Collected data

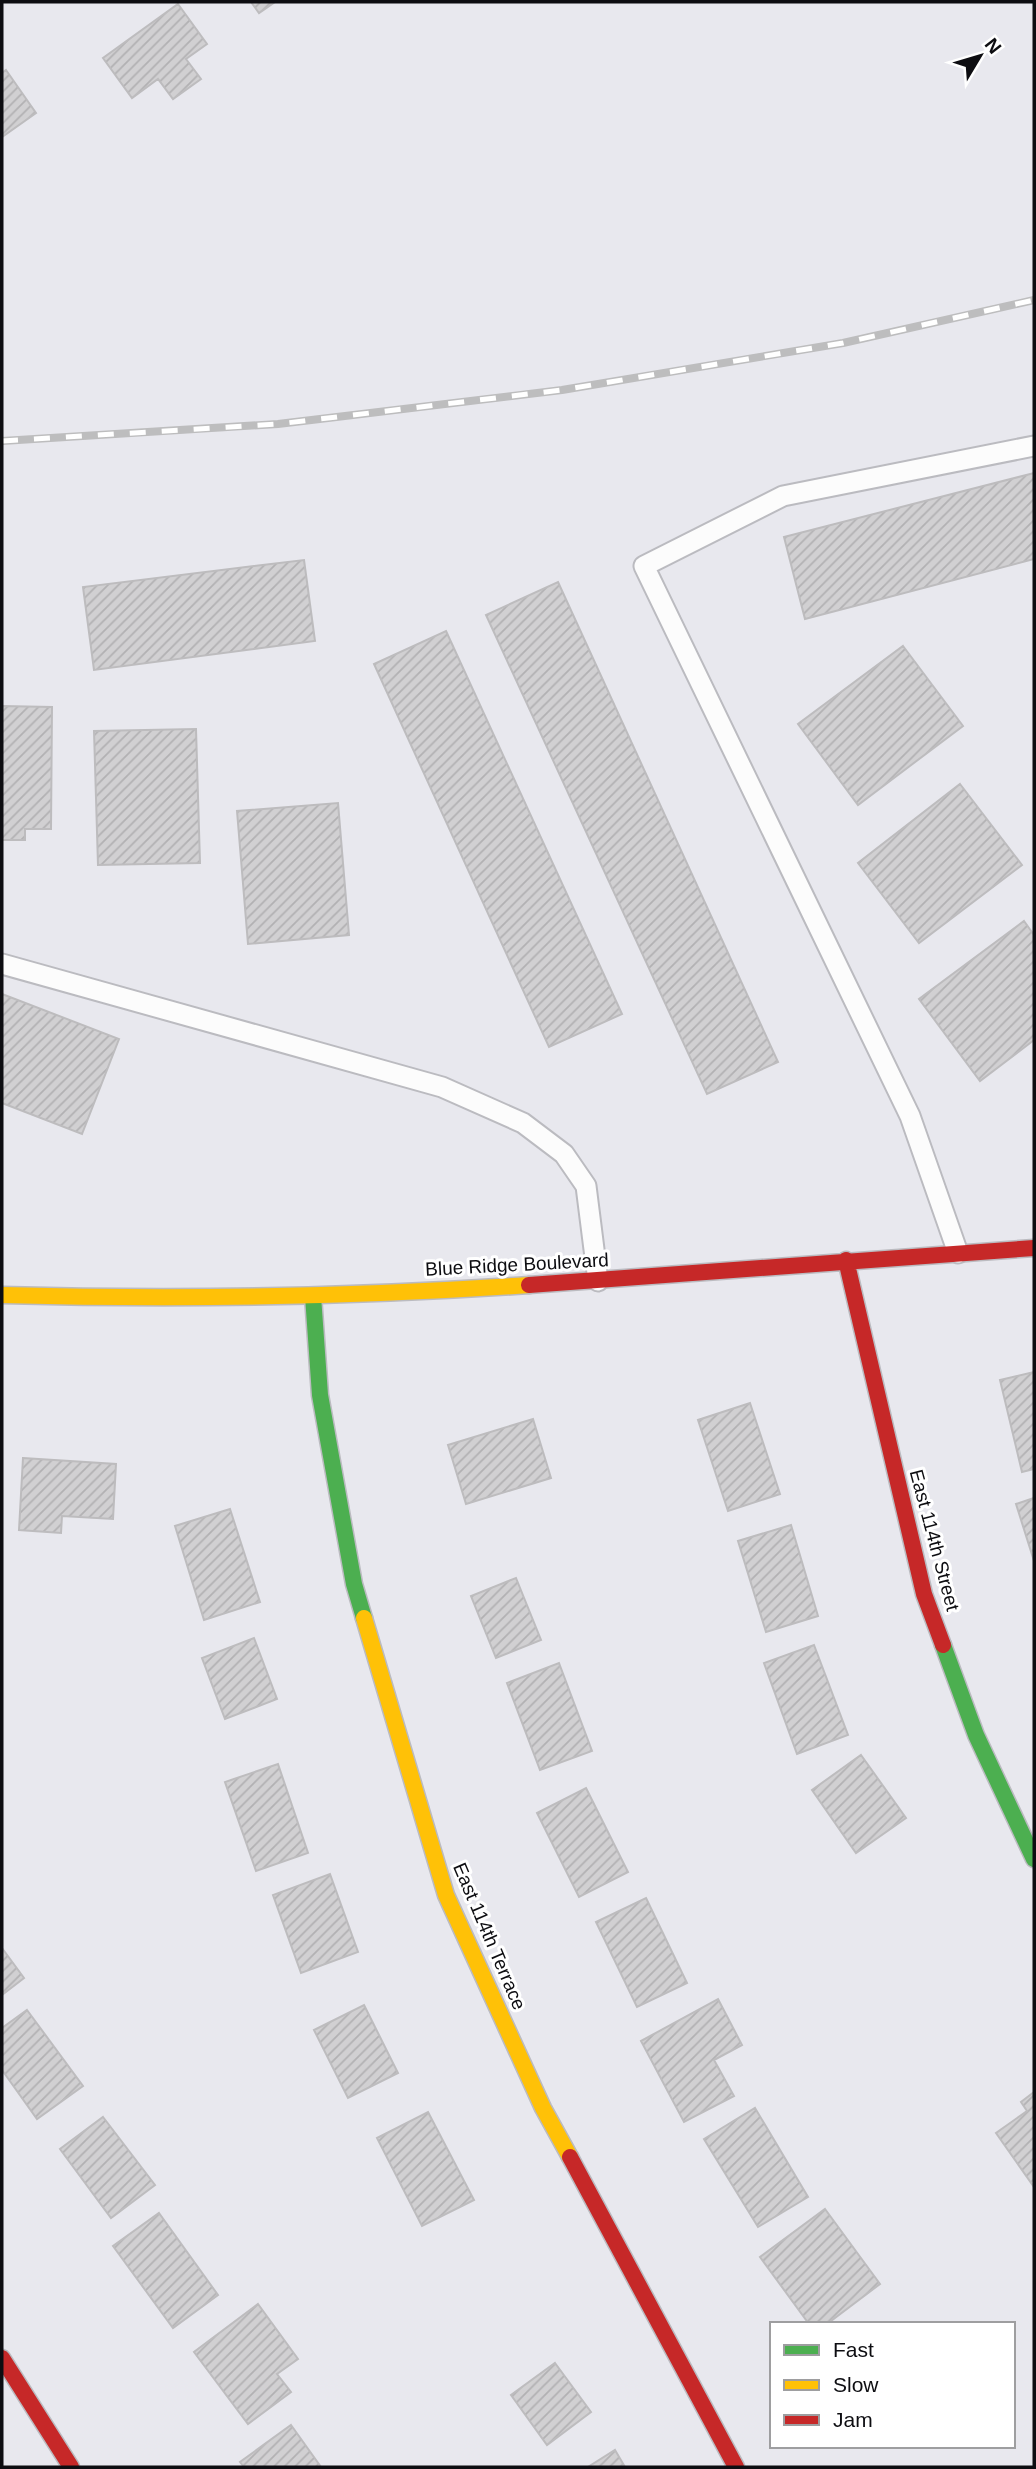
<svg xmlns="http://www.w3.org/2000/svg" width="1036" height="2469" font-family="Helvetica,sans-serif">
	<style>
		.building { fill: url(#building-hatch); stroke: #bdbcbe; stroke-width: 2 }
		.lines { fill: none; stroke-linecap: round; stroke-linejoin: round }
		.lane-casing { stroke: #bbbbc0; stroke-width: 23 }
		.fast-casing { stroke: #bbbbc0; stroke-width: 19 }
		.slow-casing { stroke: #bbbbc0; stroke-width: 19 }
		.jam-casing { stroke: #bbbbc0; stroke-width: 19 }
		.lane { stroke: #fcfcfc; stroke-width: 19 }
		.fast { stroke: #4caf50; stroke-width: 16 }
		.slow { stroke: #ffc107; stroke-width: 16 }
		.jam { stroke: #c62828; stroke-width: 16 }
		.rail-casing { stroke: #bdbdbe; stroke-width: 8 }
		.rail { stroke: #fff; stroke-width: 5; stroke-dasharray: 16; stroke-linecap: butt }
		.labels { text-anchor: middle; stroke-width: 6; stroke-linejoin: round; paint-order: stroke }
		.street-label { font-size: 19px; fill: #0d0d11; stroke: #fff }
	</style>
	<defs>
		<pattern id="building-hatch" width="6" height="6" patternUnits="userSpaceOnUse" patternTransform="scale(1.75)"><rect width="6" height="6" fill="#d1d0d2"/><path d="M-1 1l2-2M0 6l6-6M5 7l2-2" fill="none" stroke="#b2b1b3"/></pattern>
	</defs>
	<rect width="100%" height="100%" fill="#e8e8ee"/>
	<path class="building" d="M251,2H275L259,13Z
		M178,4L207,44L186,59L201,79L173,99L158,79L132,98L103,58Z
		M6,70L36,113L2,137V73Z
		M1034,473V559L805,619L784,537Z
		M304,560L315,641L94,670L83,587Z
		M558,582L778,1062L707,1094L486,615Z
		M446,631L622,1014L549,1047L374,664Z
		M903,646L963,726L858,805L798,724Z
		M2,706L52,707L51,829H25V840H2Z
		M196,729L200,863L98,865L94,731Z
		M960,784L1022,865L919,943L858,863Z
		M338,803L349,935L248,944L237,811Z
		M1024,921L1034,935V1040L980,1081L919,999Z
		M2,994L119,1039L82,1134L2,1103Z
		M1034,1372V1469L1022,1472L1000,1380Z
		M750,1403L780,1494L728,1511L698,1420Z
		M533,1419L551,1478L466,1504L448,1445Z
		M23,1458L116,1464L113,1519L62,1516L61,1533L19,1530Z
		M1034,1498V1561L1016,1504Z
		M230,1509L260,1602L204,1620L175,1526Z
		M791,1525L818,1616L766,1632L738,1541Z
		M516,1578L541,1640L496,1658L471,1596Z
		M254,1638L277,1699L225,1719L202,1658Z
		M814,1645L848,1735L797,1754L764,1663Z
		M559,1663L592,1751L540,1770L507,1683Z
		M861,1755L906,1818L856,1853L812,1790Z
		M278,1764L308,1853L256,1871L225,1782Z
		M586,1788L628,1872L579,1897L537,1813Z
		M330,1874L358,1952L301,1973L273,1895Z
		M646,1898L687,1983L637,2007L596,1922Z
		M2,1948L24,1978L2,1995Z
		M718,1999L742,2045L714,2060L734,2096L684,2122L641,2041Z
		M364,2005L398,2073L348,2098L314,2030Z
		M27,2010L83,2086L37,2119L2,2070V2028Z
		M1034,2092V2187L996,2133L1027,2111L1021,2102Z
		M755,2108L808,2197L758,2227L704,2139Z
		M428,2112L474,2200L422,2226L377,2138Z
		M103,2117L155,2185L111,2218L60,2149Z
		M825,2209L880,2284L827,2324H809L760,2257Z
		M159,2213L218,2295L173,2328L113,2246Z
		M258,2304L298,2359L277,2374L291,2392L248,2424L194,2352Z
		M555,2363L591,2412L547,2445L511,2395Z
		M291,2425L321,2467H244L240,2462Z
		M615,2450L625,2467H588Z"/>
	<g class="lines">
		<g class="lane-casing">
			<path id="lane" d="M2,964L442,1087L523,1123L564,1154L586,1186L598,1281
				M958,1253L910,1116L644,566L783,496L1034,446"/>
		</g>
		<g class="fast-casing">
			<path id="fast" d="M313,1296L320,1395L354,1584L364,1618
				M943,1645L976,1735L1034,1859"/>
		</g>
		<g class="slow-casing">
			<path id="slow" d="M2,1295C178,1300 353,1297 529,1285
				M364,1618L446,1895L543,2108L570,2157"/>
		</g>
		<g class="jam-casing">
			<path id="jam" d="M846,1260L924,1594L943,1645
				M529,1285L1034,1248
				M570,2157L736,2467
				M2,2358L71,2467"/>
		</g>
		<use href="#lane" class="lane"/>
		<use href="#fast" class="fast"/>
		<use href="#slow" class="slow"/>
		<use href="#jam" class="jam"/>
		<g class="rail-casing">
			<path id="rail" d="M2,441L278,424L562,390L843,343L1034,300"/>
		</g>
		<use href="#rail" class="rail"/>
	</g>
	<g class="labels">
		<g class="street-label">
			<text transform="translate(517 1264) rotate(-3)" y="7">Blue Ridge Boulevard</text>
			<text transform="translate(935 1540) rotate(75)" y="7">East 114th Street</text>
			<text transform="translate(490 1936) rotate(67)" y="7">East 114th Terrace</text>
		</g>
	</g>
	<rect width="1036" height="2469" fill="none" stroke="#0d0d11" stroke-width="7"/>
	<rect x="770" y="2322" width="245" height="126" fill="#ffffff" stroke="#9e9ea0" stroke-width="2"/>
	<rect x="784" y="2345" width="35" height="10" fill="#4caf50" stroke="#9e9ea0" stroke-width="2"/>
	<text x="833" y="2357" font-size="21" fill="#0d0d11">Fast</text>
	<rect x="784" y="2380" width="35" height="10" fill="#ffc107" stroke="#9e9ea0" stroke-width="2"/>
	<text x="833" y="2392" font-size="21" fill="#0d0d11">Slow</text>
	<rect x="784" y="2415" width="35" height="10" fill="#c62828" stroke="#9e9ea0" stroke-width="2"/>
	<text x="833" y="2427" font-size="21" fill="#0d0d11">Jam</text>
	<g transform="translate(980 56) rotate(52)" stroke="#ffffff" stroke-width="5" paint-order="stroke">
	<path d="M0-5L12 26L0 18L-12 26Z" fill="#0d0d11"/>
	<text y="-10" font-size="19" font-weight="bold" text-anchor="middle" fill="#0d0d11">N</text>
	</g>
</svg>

→ TO DO:
Your answer must be every line from the entries that contains the string "lines", copied as it stands.

→ ANSWER AREA:
		.lines { fill: none; stroke-linecap: round; stroke-linejoin: round }
	<g class="lines">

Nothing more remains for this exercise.